Petitioner also relies on Rev. Rul. 70-101, 1970-1 C.B. 278, which states that the Internal Revenue Service will generally treat professional service organizations formed under State professional association or corporation statutes as corporations for tax purposes. Petitioner's argument is that FWP is a validly incorporated entity under Nebraska State law and must be recognized as a separate, taxable entity. The validity of FWP is not in issue here, and moreover, the validity of the corporate entity "does not preclude reallocation under the assignment of income doctrine." Wilson v. United States, 530 F.2d 772, 778 (8th Cir. 1976).
IV. Conclusion
There was no indicium for LPL to believe that FWP had any meaningful control over petitioner as FWP had not been incorporated and no purported employer-employee relationship between FWP and petitioner existed at the time petitioner signed the representative agreement with LPL. Moreover, there is no evidence of any amendments or addendums to the LPL agreement after FWP was incorporated.
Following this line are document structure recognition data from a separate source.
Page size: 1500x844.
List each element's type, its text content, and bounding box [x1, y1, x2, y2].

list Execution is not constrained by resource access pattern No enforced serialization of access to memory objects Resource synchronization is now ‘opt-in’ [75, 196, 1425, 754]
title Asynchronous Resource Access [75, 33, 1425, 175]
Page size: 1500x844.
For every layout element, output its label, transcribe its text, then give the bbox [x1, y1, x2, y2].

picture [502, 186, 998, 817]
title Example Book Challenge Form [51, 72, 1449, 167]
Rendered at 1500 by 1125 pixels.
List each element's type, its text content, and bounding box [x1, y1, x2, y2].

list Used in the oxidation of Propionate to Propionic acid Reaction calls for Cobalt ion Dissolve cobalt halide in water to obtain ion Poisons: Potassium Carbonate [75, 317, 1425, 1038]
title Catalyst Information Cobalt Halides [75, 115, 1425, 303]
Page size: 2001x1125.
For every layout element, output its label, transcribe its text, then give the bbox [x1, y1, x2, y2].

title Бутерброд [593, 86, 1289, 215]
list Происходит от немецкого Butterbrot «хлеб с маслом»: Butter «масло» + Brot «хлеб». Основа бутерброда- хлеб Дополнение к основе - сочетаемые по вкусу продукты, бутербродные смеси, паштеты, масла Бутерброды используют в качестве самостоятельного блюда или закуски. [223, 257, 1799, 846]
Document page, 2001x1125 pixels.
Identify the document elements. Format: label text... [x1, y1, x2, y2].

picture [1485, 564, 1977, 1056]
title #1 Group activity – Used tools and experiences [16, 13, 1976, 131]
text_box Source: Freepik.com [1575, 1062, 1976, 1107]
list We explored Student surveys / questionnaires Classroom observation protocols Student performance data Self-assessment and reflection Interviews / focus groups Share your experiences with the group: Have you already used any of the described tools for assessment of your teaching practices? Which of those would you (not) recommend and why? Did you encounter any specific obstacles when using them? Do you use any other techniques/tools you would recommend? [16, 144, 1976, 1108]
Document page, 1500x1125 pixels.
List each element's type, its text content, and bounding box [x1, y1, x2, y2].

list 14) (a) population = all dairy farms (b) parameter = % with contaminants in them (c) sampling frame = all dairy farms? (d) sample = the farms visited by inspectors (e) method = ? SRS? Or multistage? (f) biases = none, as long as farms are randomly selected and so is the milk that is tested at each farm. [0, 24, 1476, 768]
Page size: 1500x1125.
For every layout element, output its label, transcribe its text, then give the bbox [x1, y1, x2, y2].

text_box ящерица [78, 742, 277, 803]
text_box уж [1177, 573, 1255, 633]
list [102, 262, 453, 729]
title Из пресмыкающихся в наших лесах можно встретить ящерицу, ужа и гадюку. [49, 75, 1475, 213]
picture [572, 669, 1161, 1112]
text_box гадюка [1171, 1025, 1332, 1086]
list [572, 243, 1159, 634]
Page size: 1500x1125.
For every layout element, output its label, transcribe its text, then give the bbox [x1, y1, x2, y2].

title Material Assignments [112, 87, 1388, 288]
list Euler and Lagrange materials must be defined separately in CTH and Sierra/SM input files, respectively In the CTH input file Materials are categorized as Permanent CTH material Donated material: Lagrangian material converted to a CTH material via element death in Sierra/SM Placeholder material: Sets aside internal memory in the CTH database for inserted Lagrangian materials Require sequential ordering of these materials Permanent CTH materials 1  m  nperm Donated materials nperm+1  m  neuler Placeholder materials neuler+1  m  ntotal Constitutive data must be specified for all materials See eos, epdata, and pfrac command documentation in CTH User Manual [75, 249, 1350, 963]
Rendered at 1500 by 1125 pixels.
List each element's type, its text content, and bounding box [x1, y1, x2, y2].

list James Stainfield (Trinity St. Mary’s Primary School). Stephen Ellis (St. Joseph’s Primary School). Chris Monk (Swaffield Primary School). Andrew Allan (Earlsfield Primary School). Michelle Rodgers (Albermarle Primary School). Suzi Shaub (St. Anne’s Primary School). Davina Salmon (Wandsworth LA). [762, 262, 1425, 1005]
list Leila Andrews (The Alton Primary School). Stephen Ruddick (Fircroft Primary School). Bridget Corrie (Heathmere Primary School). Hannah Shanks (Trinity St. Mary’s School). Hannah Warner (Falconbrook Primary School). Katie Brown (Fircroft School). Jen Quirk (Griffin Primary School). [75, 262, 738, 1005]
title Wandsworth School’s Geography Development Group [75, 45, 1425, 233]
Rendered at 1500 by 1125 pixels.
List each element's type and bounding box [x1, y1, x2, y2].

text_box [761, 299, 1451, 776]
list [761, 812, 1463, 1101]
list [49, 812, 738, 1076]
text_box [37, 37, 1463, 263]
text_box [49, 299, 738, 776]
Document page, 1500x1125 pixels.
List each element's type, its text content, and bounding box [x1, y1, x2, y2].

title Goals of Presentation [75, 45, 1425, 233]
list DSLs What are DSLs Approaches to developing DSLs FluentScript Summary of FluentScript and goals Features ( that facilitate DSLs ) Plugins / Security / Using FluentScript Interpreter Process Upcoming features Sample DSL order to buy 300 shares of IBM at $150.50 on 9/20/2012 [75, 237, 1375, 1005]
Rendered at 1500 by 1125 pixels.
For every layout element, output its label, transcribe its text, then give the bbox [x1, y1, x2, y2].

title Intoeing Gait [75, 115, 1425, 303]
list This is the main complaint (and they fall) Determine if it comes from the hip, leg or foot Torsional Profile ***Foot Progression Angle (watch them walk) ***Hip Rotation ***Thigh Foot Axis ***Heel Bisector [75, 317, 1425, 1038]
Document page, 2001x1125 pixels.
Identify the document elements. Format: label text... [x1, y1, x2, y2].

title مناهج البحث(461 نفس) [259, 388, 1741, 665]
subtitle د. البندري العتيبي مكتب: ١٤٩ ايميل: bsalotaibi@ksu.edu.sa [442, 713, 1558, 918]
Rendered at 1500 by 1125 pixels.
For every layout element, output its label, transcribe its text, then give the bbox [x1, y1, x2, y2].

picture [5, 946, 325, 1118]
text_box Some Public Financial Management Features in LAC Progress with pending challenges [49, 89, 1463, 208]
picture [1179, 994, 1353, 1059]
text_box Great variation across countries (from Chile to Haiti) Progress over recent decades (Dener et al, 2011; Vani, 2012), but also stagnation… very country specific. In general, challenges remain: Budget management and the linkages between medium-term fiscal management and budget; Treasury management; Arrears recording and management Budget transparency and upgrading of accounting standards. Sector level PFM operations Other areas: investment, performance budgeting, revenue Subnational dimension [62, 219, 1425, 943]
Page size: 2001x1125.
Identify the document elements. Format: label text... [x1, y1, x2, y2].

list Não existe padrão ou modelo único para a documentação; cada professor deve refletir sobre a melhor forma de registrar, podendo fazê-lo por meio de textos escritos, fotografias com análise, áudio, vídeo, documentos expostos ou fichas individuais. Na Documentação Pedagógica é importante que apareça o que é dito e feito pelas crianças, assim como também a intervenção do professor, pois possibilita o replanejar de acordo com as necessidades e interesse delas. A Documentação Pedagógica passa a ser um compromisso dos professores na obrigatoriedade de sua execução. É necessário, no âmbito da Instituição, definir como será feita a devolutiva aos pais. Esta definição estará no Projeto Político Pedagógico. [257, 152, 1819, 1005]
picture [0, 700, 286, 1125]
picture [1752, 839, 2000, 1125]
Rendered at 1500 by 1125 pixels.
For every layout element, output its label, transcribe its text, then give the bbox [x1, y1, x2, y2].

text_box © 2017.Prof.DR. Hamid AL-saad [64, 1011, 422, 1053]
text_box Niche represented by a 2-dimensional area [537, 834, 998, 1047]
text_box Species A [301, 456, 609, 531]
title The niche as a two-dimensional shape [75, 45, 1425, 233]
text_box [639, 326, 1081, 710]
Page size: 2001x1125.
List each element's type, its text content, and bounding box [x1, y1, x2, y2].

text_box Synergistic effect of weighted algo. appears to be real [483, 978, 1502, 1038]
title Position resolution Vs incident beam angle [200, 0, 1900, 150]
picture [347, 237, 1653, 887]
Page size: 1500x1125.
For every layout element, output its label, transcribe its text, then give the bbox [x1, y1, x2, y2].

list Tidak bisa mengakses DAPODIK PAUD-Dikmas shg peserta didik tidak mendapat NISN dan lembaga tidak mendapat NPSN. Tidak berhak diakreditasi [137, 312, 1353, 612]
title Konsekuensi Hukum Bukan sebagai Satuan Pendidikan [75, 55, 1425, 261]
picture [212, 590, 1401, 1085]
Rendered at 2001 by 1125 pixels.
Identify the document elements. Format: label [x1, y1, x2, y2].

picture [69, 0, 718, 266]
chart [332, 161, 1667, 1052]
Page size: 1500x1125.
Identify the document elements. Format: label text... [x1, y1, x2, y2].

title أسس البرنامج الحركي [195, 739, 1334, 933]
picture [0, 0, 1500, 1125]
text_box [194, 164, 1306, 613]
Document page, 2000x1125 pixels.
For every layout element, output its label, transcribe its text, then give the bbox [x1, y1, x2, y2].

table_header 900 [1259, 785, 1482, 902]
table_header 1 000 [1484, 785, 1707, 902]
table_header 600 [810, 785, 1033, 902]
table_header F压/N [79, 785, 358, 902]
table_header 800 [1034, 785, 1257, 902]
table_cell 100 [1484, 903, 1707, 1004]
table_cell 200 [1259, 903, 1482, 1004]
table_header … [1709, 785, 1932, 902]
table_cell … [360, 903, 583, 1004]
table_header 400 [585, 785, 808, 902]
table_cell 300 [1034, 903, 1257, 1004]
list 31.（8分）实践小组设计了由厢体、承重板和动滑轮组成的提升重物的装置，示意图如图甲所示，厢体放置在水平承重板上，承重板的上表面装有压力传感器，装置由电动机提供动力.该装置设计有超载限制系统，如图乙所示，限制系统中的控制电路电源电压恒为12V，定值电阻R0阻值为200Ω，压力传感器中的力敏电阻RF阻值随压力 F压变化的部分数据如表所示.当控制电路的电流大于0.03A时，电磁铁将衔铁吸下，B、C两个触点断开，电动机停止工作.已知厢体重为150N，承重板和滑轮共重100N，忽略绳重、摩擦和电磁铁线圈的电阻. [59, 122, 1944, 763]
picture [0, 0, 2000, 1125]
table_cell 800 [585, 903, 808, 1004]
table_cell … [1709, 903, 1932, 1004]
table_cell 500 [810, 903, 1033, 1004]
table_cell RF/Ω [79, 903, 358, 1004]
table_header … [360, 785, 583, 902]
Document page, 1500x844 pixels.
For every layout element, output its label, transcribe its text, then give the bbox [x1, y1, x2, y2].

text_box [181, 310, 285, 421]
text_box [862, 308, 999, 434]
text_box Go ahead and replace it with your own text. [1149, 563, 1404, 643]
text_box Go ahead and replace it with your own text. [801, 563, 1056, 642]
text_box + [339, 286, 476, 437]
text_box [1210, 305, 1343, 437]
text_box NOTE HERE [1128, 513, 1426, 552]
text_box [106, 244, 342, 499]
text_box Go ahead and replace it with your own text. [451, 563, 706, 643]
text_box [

Although FWP had been incorporated before petitioner entered into the broker contract with MassMutual, FWP is not mentioned in the contract, and petitioner offered no evidence that MassMutual had any other indicium that FWP had any meaningful control over him. See Roubik v. Commissioner, 53 T.C. 365 (1969) (holding income earned by individual taxpayers where corporation did not enter into any agreements with third parties and agreements between physicians in their independent capacities and third parties continued after corporation was formed). For the reasons stated above, the Court finds that petitioner has failed to meet the second element of the control test outlined in Johnson. Because petitioner does not meet the second element of the test enumerated in Johnson, there is no need for the Court to analyze, and the Court makes no decision as to, whether petitioner was an employee of FWP. Therefore, petitioner individually, not FWP, should have reported the income earned under the representative agreement with LPL and the broker contract with MassMutual for the years in issue.
The Court has considered all of the arguments made by the parties, and to the extent they are not addressed herein, they are considered unnecessary, moot, irrelevant, or without merit.
To reflect the foregoing,
Decision will be entered for respondent.